The percentage of person-days on which persons with some work during the reference week (according to the current weekly status) were without work (unemployed+not in the labour force) was about 7 for rural males, 21 per rural females, 3 for urban males and 12 for urban females.
Labour Force Participation Rate (LFPR) is obtained by dividing the number of persons in the labour force by total population
Usual Principal Status: The labour force is typically measured through the usual principal activity status (UPS) which reflects the status of an individual over a reference period of one year. Thus, a person is classified as belonging to labour force, if s/he had been either working or looking for work during longer part of the 365 days preceding the survey.
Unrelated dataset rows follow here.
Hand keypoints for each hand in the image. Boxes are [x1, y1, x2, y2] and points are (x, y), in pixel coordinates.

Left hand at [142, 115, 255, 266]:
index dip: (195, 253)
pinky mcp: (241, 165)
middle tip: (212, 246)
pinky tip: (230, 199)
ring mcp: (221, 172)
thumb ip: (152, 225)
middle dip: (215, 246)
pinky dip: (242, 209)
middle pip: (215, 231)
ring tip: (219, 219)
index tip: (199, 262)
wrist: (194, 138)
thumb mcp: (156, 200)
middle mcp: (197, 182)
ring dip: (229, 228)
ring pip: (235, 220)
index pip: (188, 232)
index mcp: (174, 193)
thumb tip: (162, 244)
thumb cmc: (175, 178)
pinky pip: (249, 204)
The UPS measure excludes from the labour force all those who are employed and/or unemployed for a total of less than six months. Thus persons who work intermittently, either because of the pattern of work in the household farm or enterprise or due to economic compulsions and other reasons, would not be included in the labour force unless their days at work and unemployment totalled over half the reference year.
Usual Principal and Subsidiary Status: The Usual Principal and Subsidiary Status (UPSS) concept was introduced to widen the UPS concept to include even those who were outside the labour force on the basis of the majority time criterion but had been employed during some part of the year on a usual basis. In the NSS 61st Round Survey, all those who were either un-employed or out of labour force but had worked for at least 30 days over the reference year were treated as subsidiary status workers. UPSS is thus a hybrid concept incorporating both the major time criterion and priority to work status.
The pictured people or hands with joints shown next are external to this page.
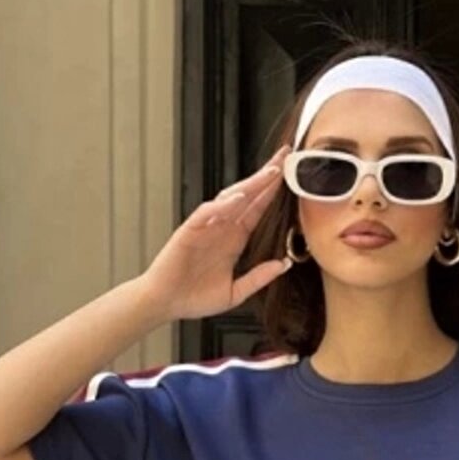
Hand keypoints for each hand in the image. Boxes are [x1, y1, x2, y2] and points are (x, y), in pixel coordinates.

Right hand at [141, 146, 293, 323]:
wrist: (166, 303)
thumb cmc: (195, 297)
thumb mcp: (236, 292)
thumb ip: (259, 278)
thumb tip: (284, 263)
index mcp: (235, 239)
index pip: (259, 209)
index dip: (274, 191)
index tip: (292, 175)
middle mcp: (223, 228)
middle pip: (248, 196)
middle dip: (266, 176)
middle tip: (284, 155)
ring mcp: (206, 227)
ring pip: (230, 199)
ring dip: (250, 185)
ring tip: (270, 172)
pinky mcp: (189, 232)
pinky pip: (207, 213)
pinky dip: (222, 205)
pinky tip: (238, 198)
The UPSS measure was used on the ground that it was stable and inclusive: it related to a picture emerging from a long reference period, and even persons working for 30 days or more, but not working for the major part of the year, were included. However, those outside the UPS labour force, seeking or available for work for more than 30 days during the preceding 365 days, were not included in the UPSS labour force.
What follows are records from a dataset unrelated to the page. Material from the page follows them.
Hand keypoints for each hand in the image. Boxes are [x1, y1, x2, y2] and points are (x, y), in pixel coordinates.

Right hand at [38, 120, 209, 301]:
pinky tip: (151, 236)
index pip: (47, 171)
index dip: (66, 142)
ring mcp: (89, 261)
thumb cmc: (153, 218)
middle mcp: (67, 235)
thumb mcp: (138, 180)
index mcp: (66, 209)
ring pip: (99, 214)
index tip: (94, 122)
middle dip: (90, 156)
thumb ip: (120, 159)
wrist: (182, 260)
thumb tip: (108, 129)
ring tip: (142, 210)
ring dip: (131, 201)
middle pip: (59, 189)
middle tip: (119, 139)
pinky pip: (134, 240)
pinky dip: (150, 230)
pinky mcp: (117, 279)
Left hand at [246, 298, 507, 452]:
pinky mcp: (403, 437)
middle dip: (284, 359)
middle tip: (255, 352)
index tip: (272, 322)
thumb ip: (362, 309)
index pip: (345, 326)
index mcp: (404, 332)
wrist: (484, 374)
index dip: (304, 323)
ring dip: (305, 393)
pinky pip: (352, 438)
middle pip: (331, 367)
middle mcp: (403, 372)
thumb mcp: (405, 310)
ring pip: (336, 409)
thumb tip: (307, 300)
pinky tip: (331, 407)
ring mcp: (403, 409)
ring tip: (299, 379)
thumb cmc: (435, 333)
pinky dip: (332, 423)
Current Weekly Status: The concept of Current Weekly Status (CWS) has been in use in the labour force surveys in India even before 1970, when the recommendations of the Dantwala Committee became available. It was primarily because the agencies like International Labour Organization (ILO) use estimates of employment and unemployment rates based on weekly reference period for international comparisons. Under CWS, a person is classified to be in labour force, if s/he has either worked or is seeking and/ or available for work at least one hour during the reference period of one week preceding the date of survey. The CWS participation rates also relate to persons and hence may be roughly compared with those obtained by using UPS and UPSS measurements. However, the reference periods are different and UPS, unlike UPSS and CWS, is based on majority time and does not accord priority to work and unemployment.
Current Daily Status: The Dantwala Committee proposed the use of Current Daily Status (CDS) rates for studying intensity of work. These are computed on the basis of the information on employment and unemployment recorded for the 14 half days of the reference week. The employment statuses during the seven days are recorded in terms of half or full intensities. An hour or more but less than four hours is taken as half intensity and four hours or more is taken as full intensity. An advantage of this approach was that it was based on more complete information; it embodied the time utilisation, and did not accord priority to labour force over outside the labour force or work over unemployment, except in marginal cases. A disadvantage was that it related to person-days, not persons.